**PASSAGE:**
★ ★ ★ ★ ★ ★ ★
# Opinion needed: Singing "O Isis und Osiris" - Going to use for acceptance test



## AlainB (Nov 20, 2011)

*Opinion needed: Singing "O Isis und Osiris" - Going to use for acceptance test*

Well, some of you might know an older thread of mine; however the title is very much outdated and it's kind of not that nice to keep bumping it after quite a while. 
If any mods feel like these should be merged, no worries, go ahead. 

If you're curious about my "progression" since Q4 2011, you can view it here: http://www.talkclassical.com/16503-would-like-opinion-my.html

So, I kind of wanted to try to sing this after having heard it. And now I want to use it for my acceptance test for the Conservatory coming year; so any opinions are greatly appreciated.

...My God, Sarastro is awesome.

Anyway, I haven't been working on my interpretation, however... I suppose students should not focus on that when their technique is imperfect still.

Here's it!


----------



## Jobis (Jun 13, 2013)
★ ★ ★ ★ ★ ★ ★
**DATASET EXTRACT:**
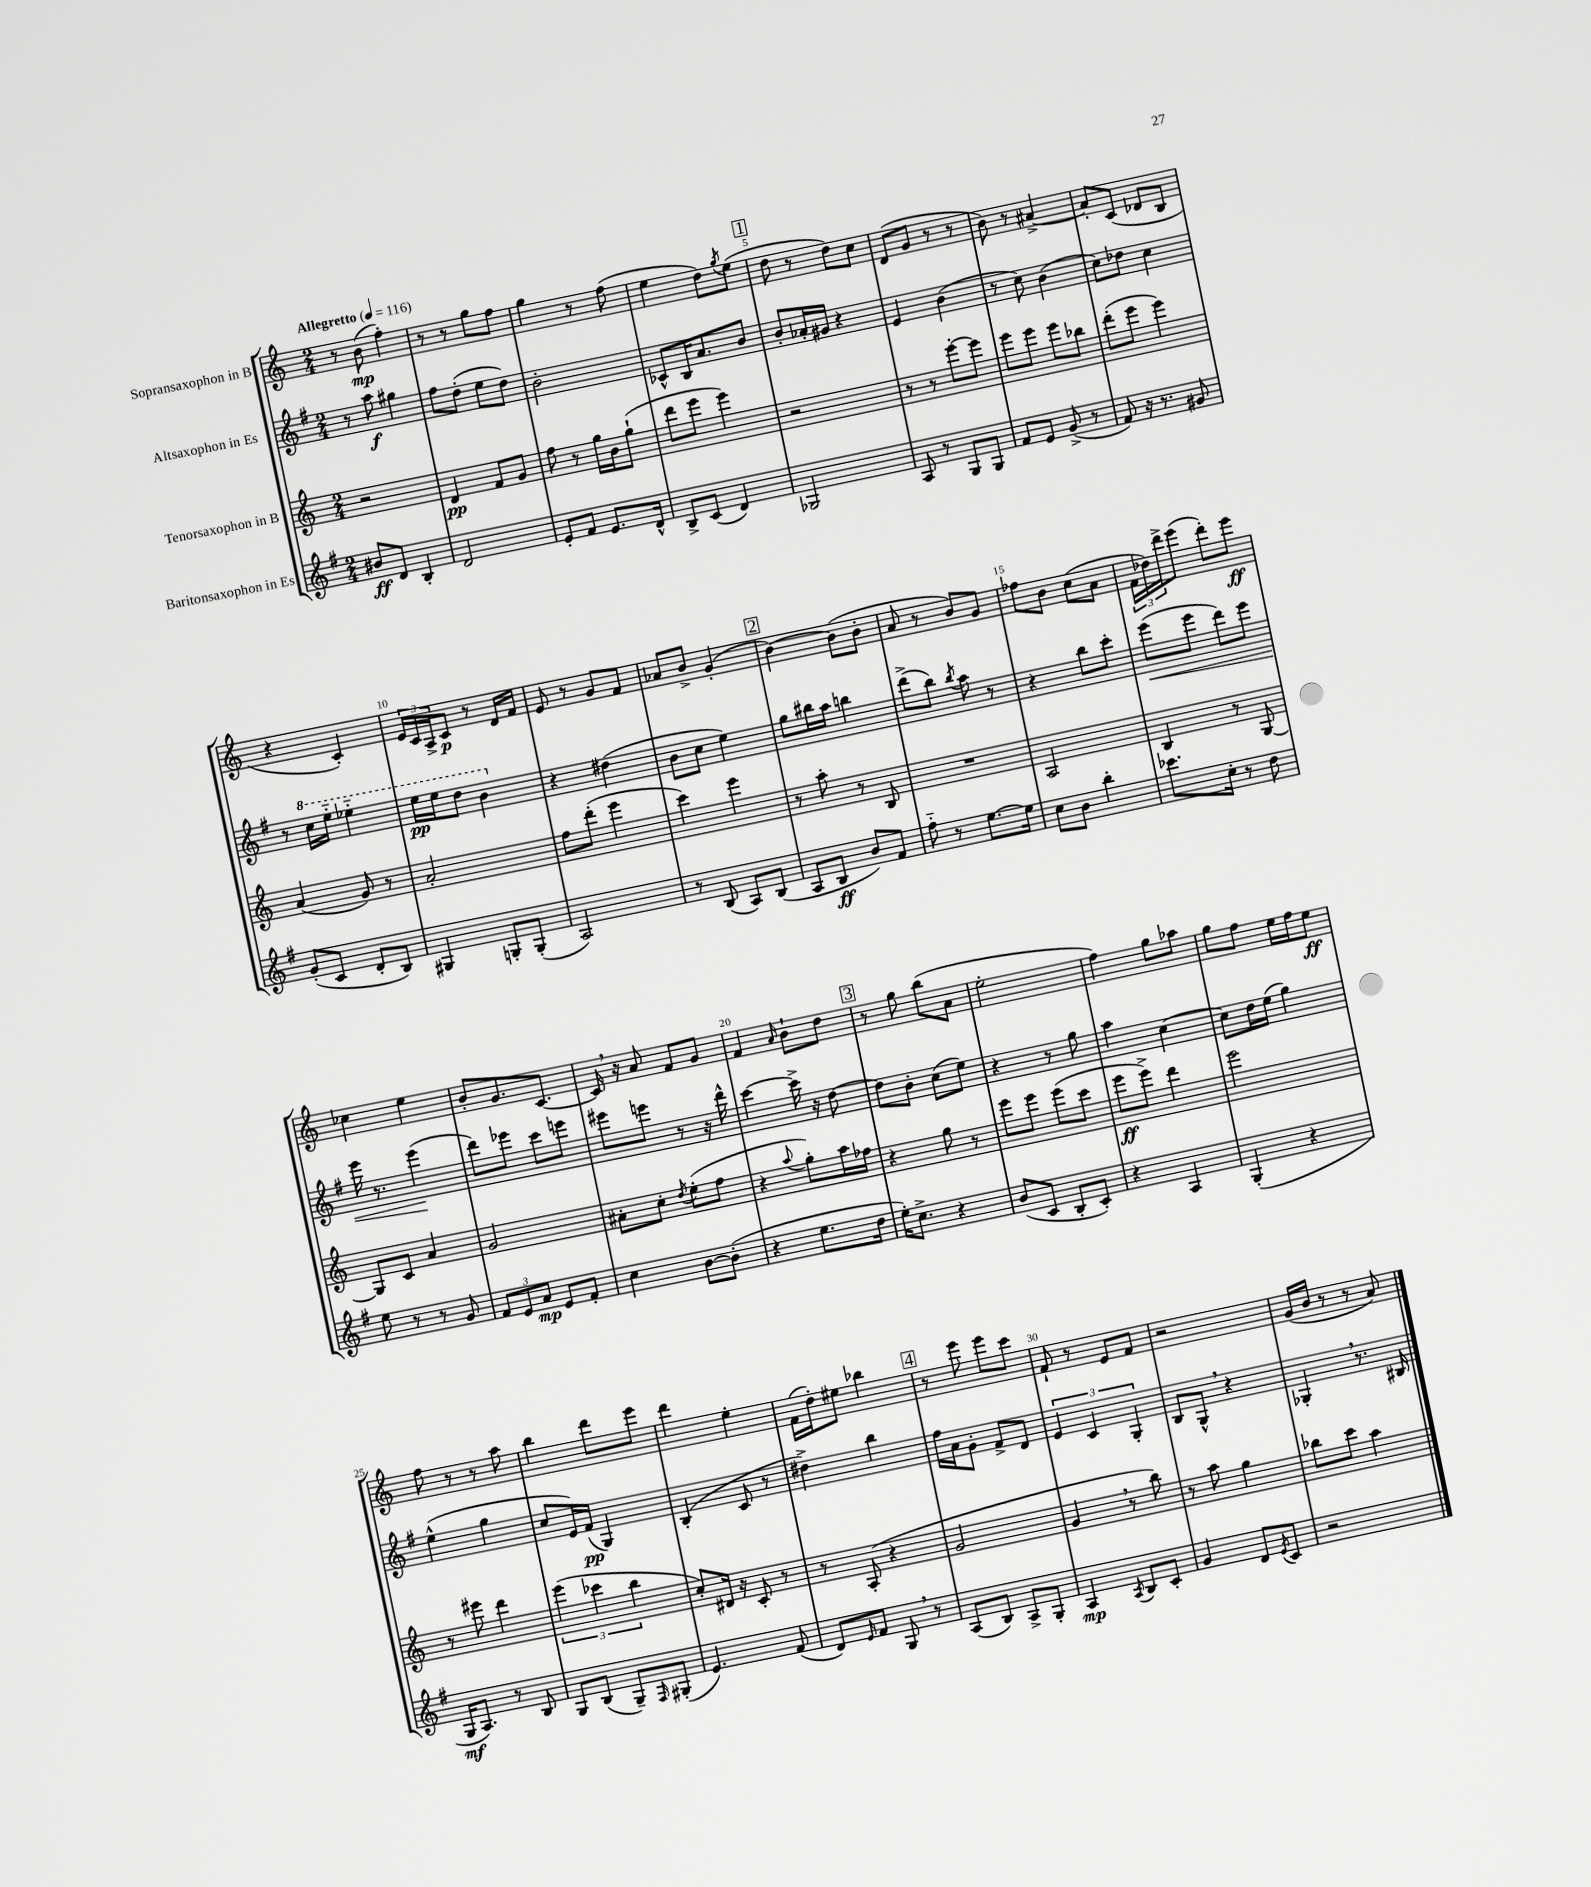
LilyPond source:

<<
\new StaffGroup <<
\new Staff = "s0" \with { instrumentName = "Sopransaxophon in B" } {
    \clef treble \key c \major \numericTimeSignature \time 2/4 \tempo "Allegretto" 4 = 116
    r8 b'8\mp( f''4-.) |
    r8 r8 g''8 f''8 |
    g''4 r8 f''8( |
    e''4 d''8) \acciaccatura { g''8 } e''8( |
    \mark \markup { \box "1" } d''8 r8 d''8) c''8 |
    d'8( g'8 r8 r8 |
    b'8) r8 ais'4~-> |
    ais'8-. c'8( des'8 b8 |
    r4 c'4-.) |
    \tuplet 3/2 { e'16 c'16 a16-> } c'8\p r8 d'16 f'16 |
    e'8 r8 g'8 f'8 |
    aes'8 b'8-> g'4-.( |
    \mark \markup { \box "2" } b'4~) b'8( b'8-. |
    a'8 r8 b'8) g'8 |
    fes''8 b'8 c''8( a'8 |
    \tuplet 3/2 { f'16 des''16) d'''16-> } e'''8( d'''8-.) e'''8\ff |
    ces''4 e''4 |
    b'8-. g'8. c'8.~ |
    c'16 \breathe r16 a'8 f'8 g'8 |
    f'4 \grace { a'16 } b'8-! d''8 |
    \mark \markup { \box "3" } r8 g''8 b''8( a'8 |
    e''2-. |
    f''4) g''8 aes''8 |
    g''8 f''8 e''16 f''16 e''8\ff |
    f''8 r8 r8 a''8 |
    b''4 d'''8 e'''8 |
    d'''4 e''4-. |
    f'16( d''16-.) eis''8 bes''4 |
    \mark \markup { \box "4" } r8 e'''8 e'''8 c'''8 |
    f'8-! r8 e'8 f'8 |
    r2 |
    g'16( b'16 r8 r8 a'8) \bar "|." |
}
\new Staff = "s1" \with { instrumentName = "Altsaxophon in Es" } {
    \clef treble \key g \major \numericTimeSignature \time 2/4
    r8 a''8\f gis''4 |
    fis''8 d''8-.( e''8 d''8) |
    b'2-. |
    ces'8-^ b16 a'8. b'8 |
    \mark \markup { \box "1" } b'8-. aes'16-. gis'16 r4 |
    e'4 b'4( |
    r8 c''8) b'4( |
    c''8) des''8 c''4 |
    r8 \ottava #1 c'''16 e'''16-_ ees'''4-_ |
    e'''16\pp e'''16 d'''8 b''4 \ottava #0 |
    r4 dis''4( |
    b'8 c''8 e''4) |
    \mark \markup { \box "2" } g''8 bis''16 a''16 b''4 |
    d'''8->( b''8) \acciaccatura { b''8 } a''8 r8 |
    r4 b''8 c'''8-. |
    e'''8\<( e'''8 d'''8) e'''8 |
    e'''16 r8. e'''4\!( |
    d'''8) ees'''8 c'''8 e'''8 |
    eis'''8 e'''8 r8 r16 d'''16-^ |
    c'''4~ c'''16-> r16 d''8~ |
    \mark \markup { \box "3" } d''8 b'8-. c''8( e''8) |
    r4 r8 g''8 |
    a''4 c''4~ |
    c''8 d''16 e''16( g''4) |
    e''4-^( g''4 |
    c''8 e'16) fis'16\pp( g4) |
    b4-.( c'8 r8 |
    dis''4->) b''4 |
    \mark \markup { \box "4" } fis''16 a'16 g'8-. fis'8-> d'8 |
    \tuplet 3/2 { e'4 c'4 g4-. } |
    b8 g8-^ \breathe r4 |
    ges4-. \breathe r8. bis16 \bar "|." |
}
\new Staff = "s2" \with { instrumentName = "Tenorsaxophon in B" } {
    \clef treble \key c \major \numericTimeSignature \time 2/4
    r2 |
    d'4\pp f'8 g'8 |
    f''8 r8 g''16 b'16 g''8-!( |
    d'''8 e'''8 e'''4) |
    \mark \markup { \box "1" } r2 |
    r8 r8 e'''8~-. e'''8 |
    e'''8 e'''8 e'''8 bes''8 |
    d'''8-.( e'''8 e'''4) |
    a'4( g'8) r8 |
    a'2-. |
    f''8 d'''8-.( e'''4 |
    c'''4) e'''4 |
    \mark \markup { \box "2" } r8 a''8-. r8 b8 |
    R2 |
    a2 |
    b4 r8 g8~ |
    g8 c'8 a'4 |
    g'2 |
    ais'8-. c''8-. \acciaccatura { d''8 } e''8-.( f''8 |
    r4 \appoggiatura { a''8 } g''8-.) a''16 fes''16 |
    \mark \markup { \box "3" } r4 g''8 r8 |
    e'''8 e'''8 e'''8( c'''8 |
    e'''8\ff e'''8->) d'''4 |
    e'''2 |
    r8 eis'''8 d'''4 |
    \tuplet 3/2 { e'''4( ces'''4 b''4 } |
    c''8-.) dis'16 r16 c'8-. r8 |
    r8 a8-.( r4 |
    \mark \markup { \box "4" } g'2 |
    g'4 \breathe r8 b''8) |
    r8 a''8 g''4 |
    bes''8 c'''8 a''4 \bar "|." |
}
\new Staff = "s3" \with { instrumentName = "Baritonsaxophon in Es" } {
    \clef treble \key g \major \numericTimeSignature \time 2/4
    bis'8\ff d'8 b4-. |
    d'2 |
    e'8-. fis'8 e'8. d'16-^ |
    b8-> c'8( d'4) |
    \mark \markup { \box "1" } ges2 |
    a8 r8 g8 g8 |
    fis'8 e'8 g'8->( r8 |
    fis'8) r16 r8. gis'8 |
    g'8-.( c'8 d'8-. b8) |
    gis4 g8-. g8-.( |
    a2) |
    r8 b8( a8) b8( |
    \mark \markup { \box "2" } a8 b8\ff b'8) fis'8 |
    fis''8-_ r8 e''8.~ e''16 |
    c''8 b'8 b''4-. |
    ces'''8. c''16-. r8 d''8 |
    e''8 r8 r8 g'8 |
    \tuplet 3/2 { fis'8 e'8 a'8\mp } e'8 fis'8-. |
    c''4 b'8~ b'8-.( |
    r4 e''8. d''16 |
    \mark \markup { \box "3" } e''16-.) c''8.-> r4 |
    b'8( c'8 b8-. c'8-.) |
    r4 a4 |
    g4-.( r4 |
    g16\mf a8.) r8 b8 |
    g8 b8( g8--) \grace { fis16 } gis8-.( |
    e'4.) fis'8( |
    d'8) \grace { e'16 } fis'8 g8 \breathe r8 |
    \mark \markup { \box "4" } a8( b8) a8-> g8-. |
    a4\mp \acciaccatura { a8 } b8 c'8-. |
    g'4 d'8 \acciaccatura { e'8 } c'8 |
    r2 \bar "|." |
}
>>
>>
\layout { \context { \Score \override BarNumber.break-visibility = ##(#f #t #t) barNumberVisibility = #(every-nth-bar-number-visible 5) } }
★ ★ ★ ★ ★ ★ ★
**REQUEST 1:**
Copy the forum thread about singing "O Isis und Osiris" word for word, from "Anyway, I haven't" up to and including "(Jun 13, 2013)".
**REQUEST 2:**
Give what follows in the forum thread about singing "O Isis und Osiris", starting after its last sentence.

**WRITTEN ANSWER 1:**
Anyway, I haven't been working on my interpretation, however... I suppose students should not focus on that when their technique is imperfect still.

Here's it!


----------



## Jobis (Jun 13, 2013)

**WRITTEN ANSWER 2:**
You seem to have more of a bass-baritone (rather than bass) timbre, and so the low notes are a little throaty. Perhaps work more on your upper range and find an aria that really suits your voice and shows off its great resonance. Also remember resonance =/= loudness, a truly resonant sound will come out free and unforced. Think about that with the higher notes and try to alter the sound without allowing the larynx to raise up.

When it comes to staying in tune its a little ropey, but don't worry, at this stage the resonance and quality of the sound is more important than being perfectly in tune, just try not to be flat in an actual audition.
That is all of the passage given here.